Māori and oral health
The main oral-health problem faced by the early Polynesian arrivals in New Zealand was tooth decay around the age of 40. When New Zealand’s temperature dropped around 1500 AD, and competition for food resources increased amongst a growing Māori population, the early, softer diet of kūmara, yams, fish and birds changed. Fern root and shellfish were more frequently consumed. This increased the level of wear on teeth – which were usually flat by the time Māori were in their 20s – but tooth decay largely disappeared.
In the 19th century Māori often had better teeth than Pākehā, because they had less access to sugar and they ate less frequently during the day. Their oral health, however, appeared to deteriorate rapidly when they adopted more ‘westernised’ diets. By the mid-1930s the Dental Officer for the Native Schools observed that there was now very little difference between Māori and non-Māori children’s teeth: ‘Both were equally bad.’1
An extractive industry
Pākehā New Zealanders in the late 19th century often had poor teeth and gums, and many people used mouthwashes to avoid bad breath. Ineffective dental powders and pastes were also marketed to settlers.
Toothache made people desperate for treatment, with some even resorting to treating themselves. Frank Throp, one of Dunedin’s early dentists, described asking an old Scotsman who had extracted his teeth. He was surprised to learn that the old man had taken them out himself ‘…wi’ a hammer and a chisel, same as we do for a hoss.’2 For others, necessity prompted trips to the dentist, doctor, chemist or even the blacksmith, where decayed teeth were usually extracted rather than repaired.

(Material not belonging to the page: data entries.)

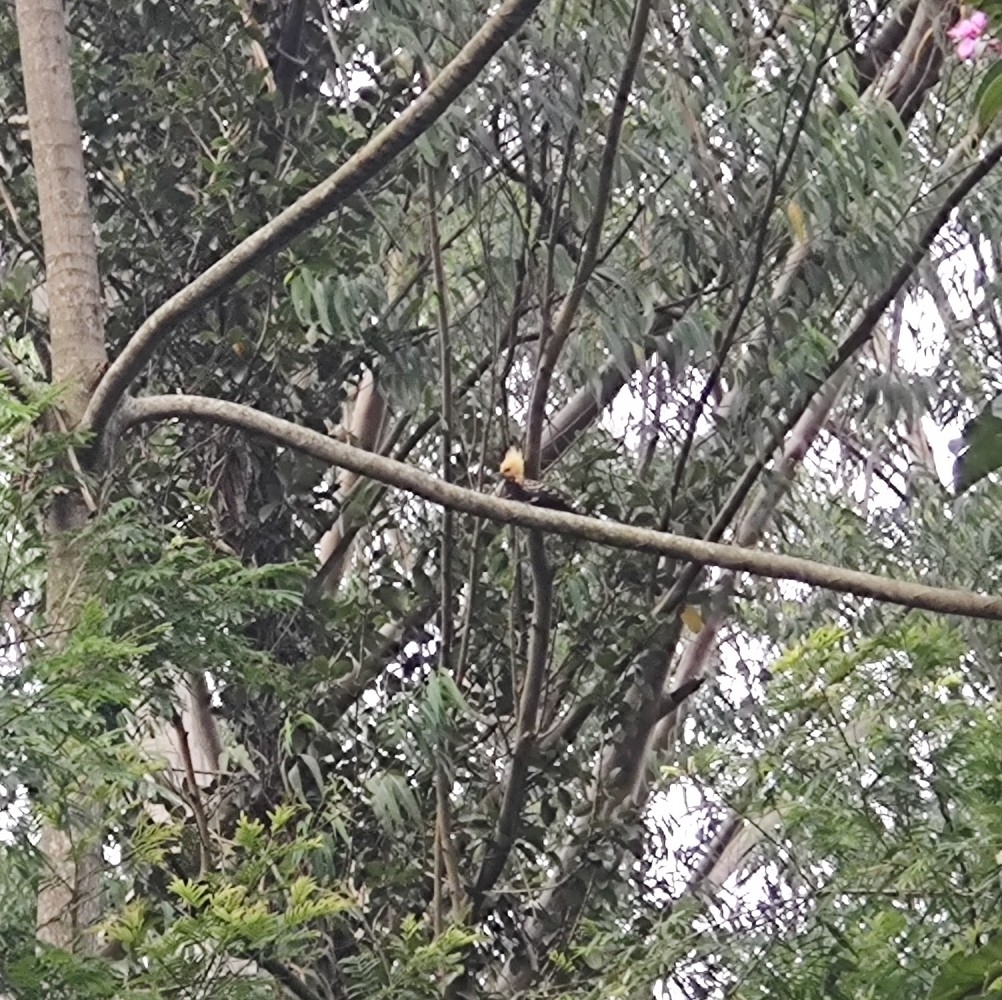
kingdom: Animalia
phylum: Chordata
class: Aves
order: Piciformes
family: Picidae
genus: Celeus
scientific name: Celeus flavescens
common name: Blond-crested woodpecker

Intrepid unqualified dentist
Margaret Caro, born of Scots parents near Nelson in 1848, worked for 16 years as a dentist in South Canterbury mining and farming communities with her husband, Dr Jacob Selig Caro. She was more than 1.8 metres tall, and rode long distances to provide medical and dental care, including extracting teeth, setting bones and stitching wounds. In 1881 she was the first woman listed on the Dentists’ Register in New Zealand. She did not appear to have any formal qualifications.
Early dentists were skilled practitioners, trained under an apprentice system. They sometimes combined dentistry with shopkeeping and dispensing medicines and remedies. An exception was John Davis, who established a dental practice in Auckland in 1841. He had partly completed a medical degree from Cambridge, England. Apart from a few pioneering women dentists such as Margaret Caro and Amy Johnston, dentists were almost exclusively men.
Less pain, more gain
Initially dental equipment was primitive and limited. Only a hand-operated drill was available and there was no local anaesthetic for pain relief so dentists rarely filled teeth. However, six major technological advances revolutionised dentistry from the 1870s.

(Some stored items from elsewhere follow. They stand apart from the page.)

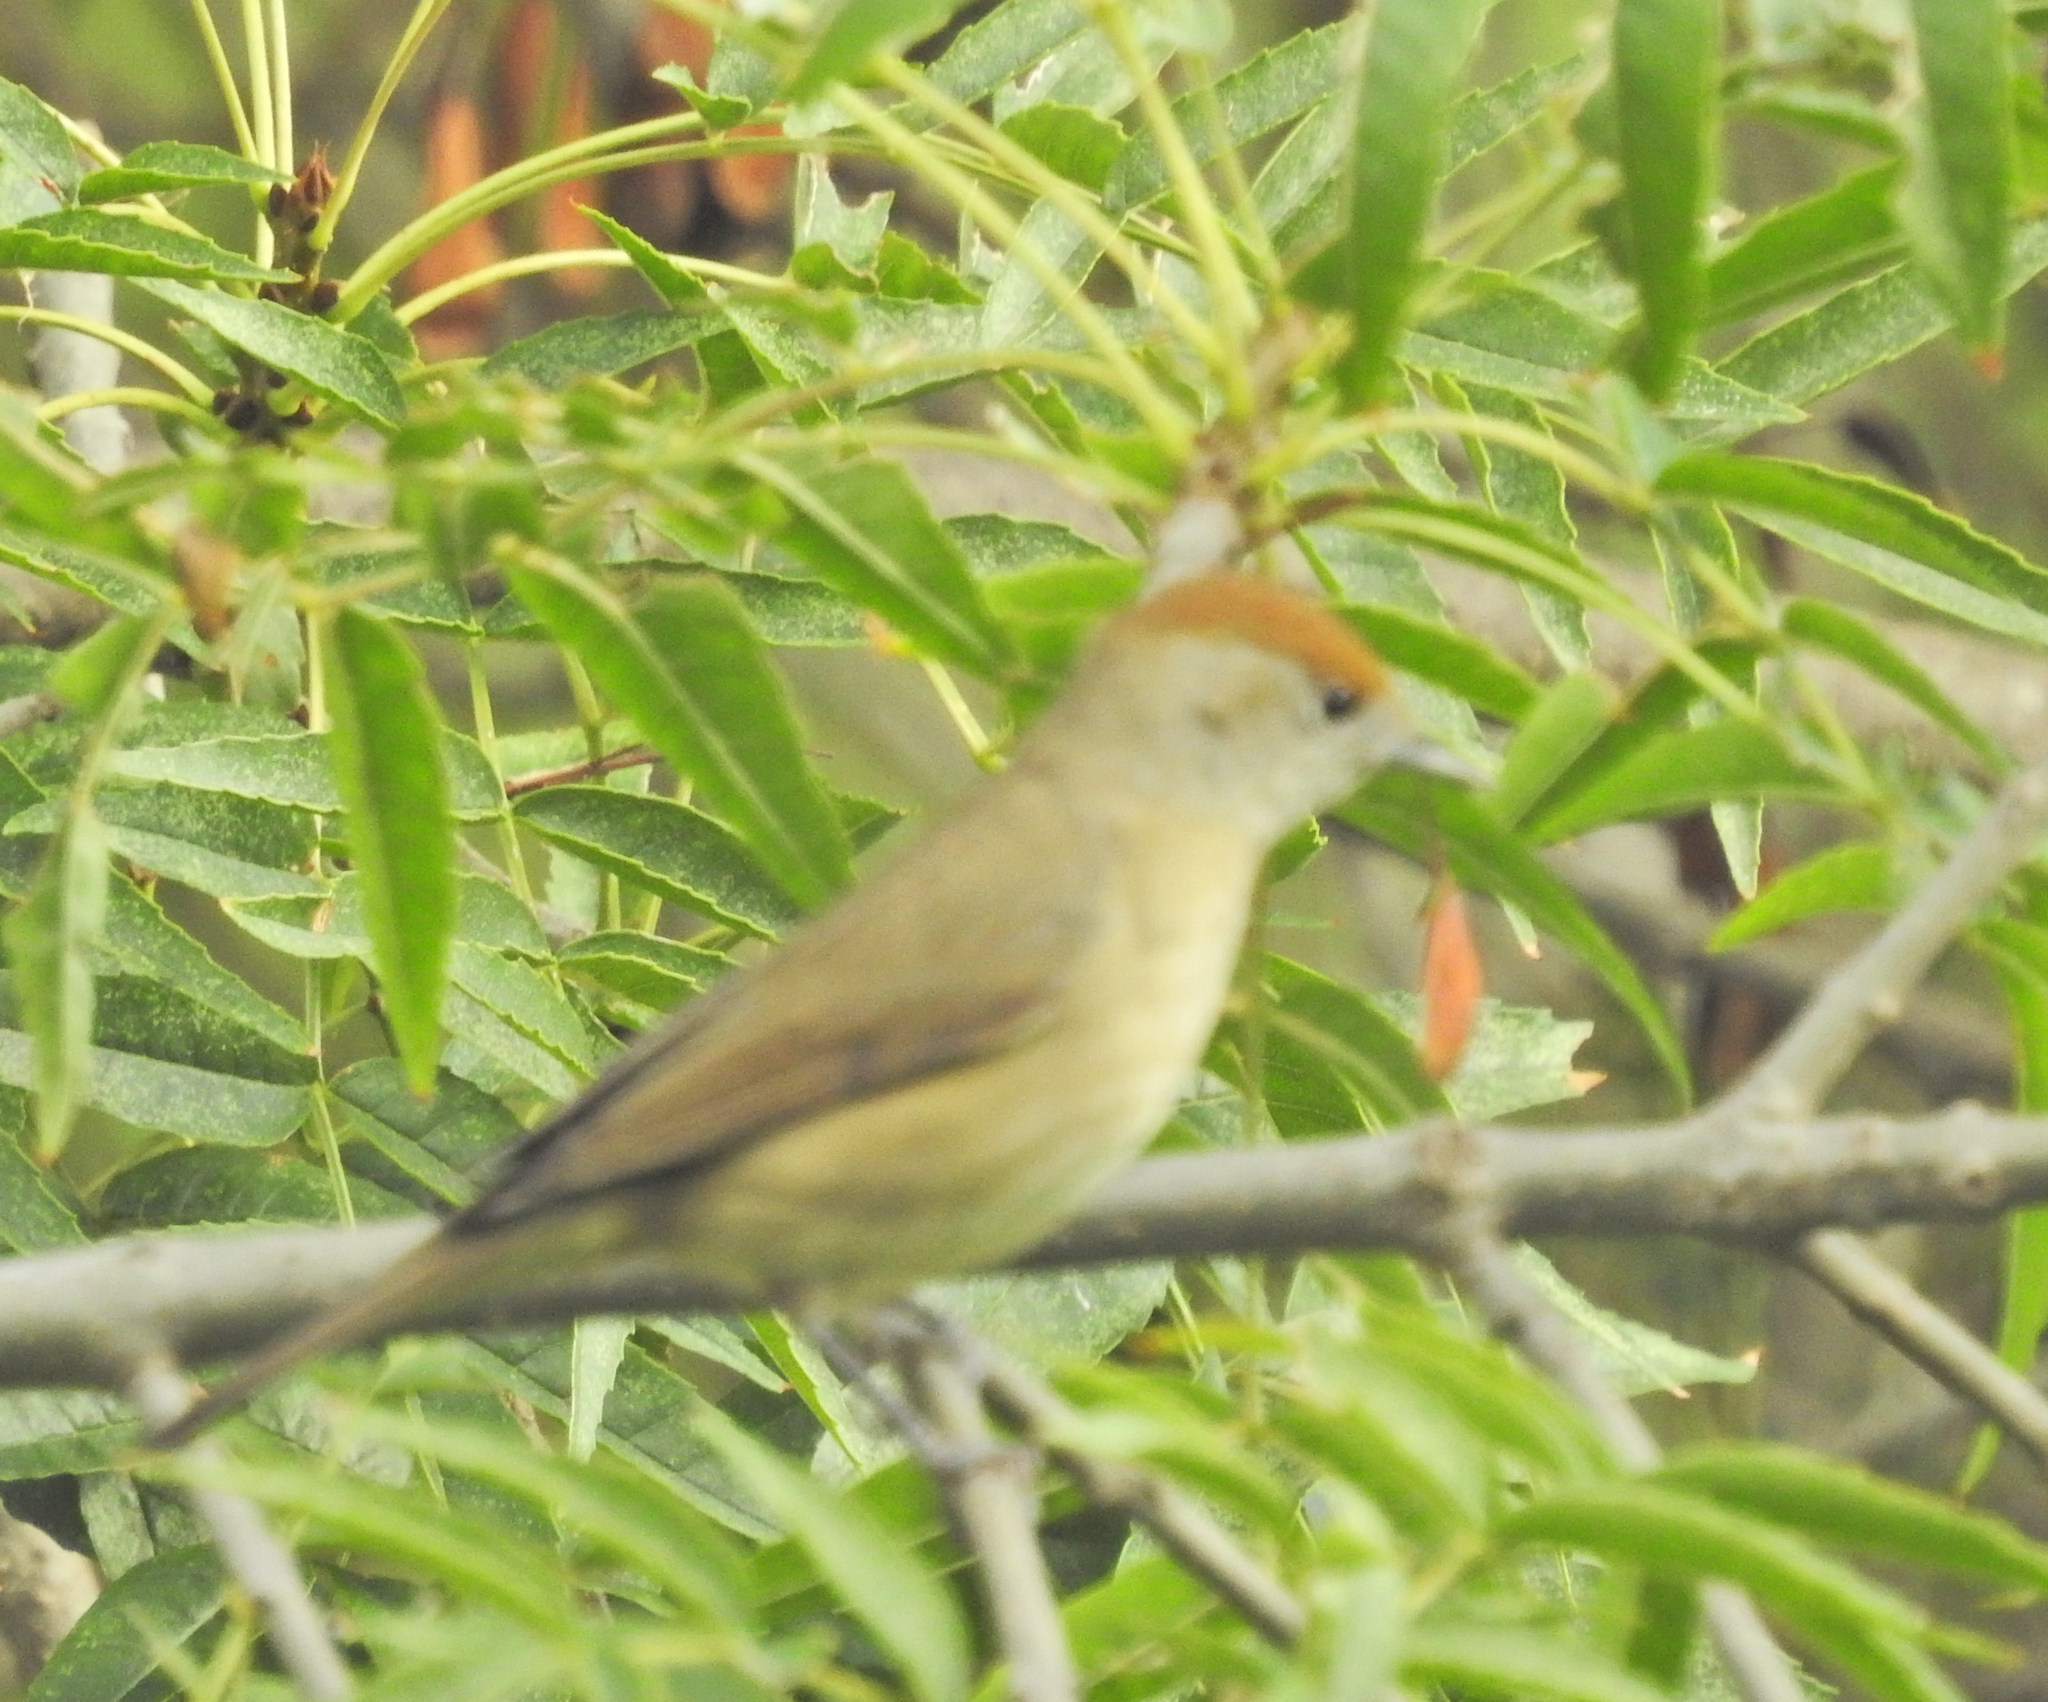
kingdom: Animalia
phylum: Chordata
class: Aves
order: Passeriformes
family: Sylviidae
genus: Sylvia
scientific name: Sylvia atricapilla
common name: Eurasian blackcap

- From 1876 the foot-pedal-operated dental engine enabled drilling of cavities.
- Adjustable dental chairs increased the range of operations a dentist could perform.
- Cheaper and improved filling materials became available, including gutta percha from Malaysian rubber trees, amalgam, gold and porcelain.
- Vulcanite (vulcanised rubber) was used in the manufacture of false teeth.
- Coal gas provided heat and energy for a wide range of dental work.
- Nitrous oxide became available for safe administration of pain control, enabling a wider range of operations.
Dentists were now able to offer a variety of services and were no longer merely considered 'tooth-pullers'.